Source extract –
════════

Share your dilemmas and get honest opinions from other Mumsnetters.

If this was the response you heard in the background on the phone, how would you feel?

215 replies

Alrighteo · 23/11/2019 19:23

Context: Relates to two family members.

Have been trying to get through to one family member unsuccessfully for about a week now (emails & whatsapp calls/messages). Nothing answered.

So I rang another family member, who I knew was in the company of the one I was trying to get through to. The second one who answered the phone said, 'she's busy now, she's cooking dinner' and I said 'it's literally 2 seconds to clarify something.

Second family member says to the elusive one 'Can you spare two seconds?'. First family member says 'FFS WHAT THE FUCK IS WRONG WITH HER NOW?'.

For various reasons I can't eliminate contact with first family member. So what would you do, what would you think? My brother has recommended a book to me (though he has a different experience/relationship with first family member).

════════

Given material –
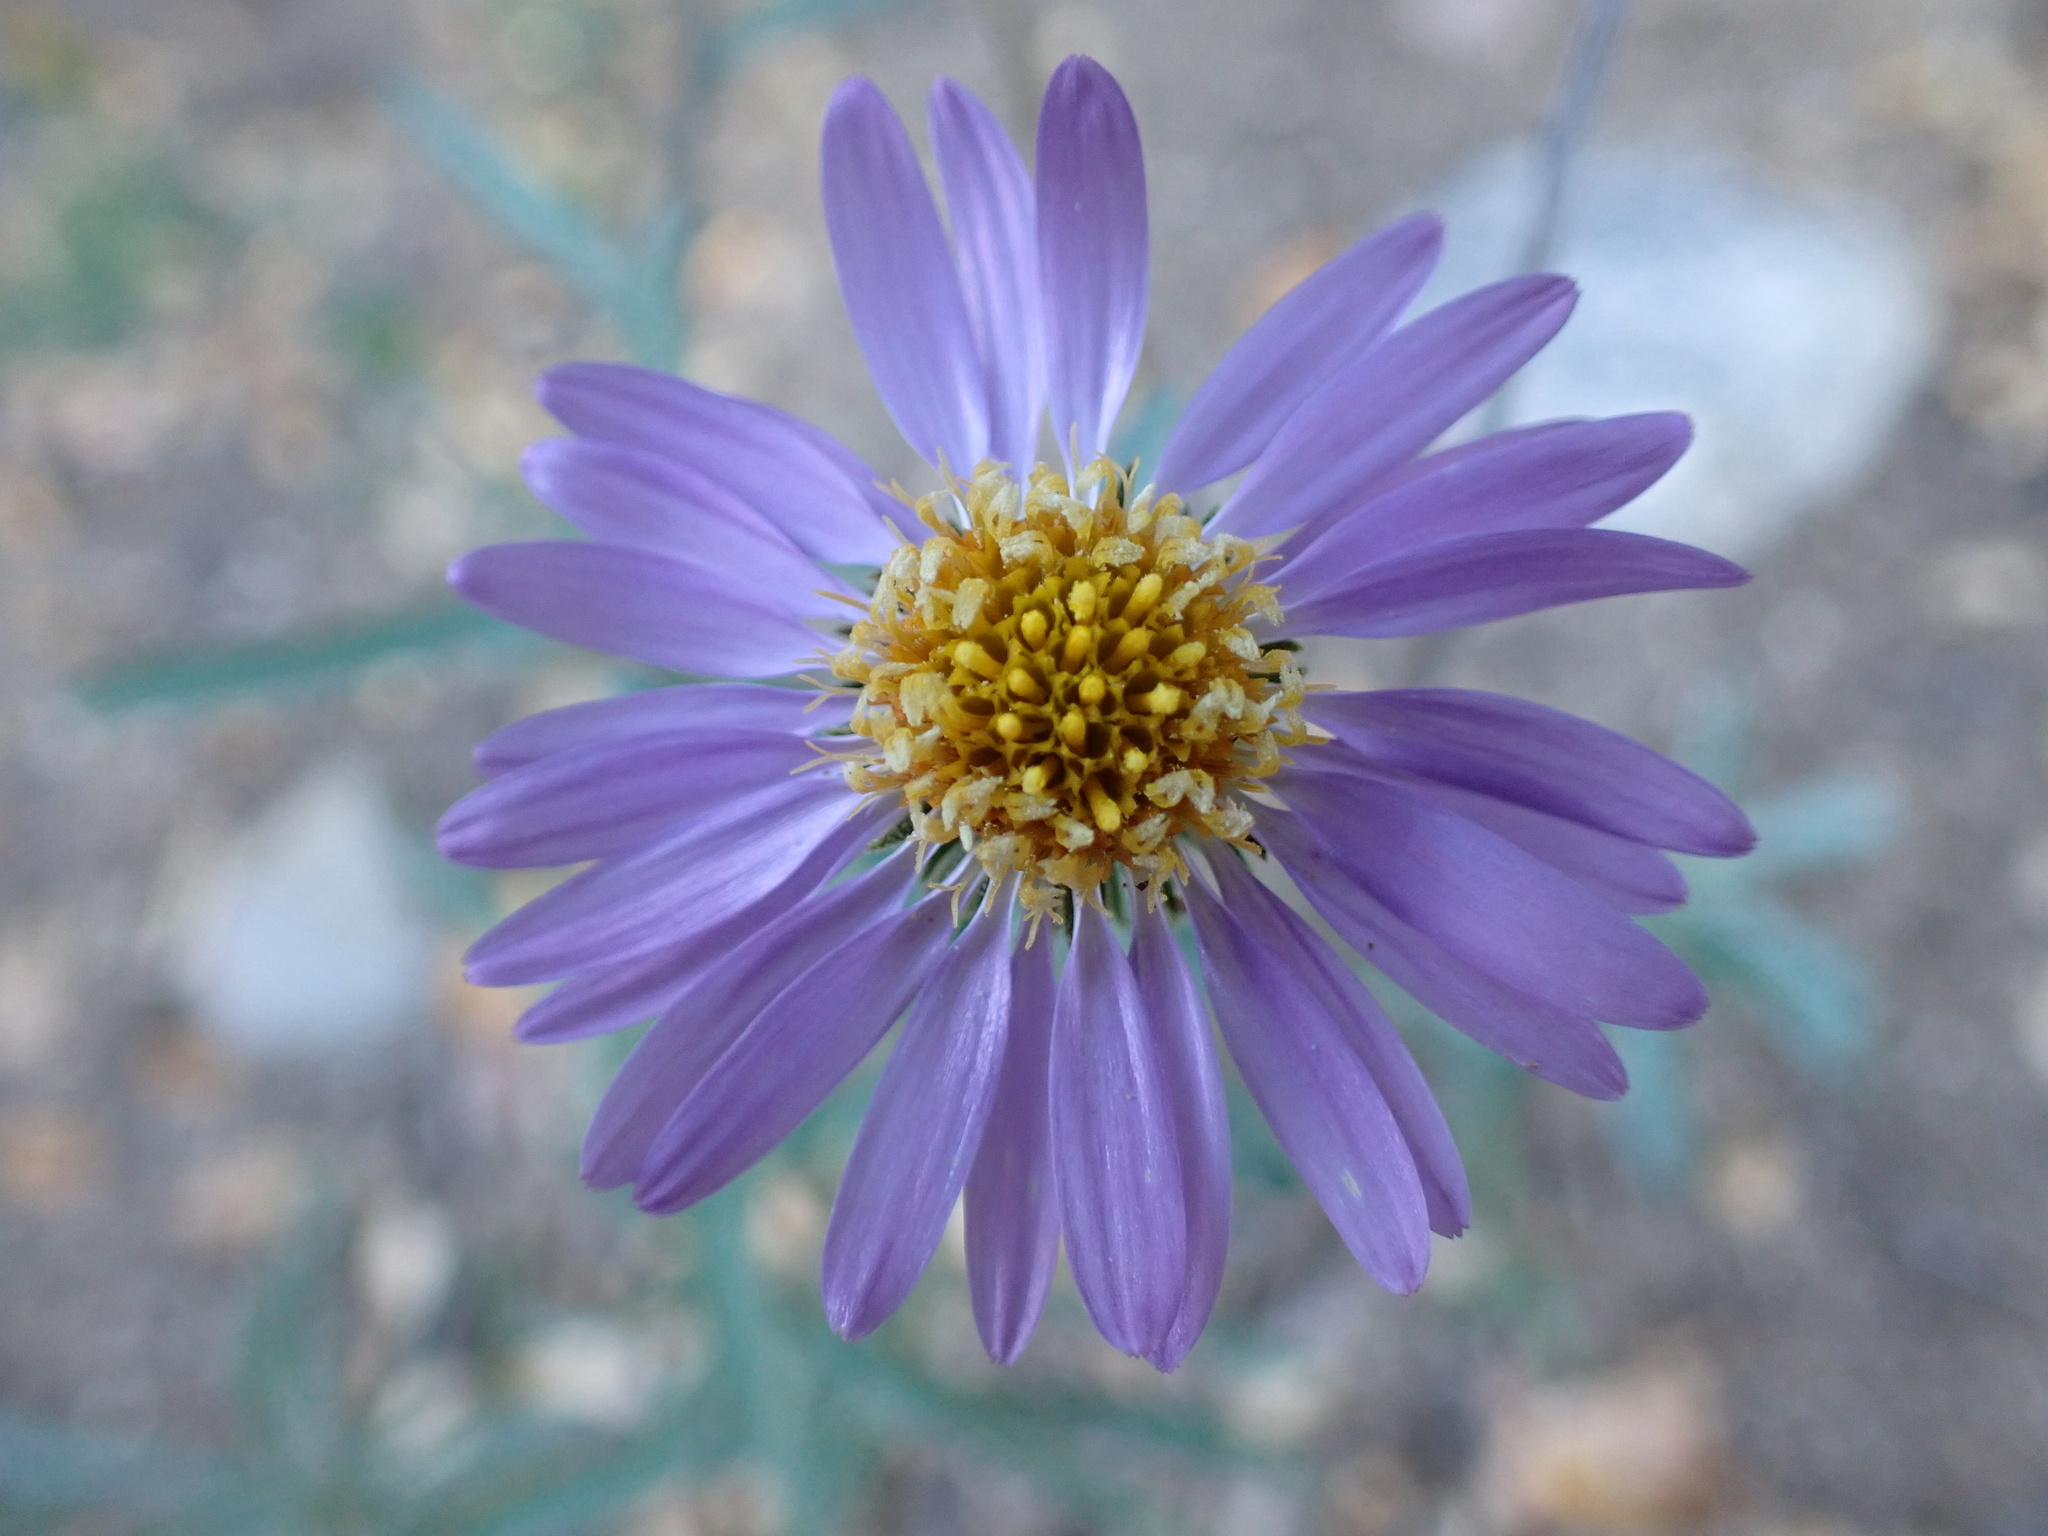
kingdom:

════════

Parts of the exercise –
(a) Check each statement against the forum post above and say whether it agrees with it. For each, answer yes or no and quote the exact words that settle it.
(i) The poster had been trying to reach one family member for about a week.
(ii) The second family member said the one being called was busy cleaning.
(iii) The poster's brother recommended a book.
(b) Write out again, word for word, the part of the forum post that begins at the words "Alrighteo · 23/11/2019" and stops after "calls/messages). Nothing answered.".

Task-by-task solutions –
(a)
(i) Yes: "Have been trying to get through to one family member unsuccessfully for about a week now"
(ii) No: "she's busy now, she's cooking dinner"
(iii) Yes: "My brother has recommended a book to me"

(b)
Alrighteo · 23/11/2019 19:23

Context: Relates to two family members.

Have been trying to get through to one family member unsuccessfully for about a week now (emails & whatsapp calls/messages). Nothing answered.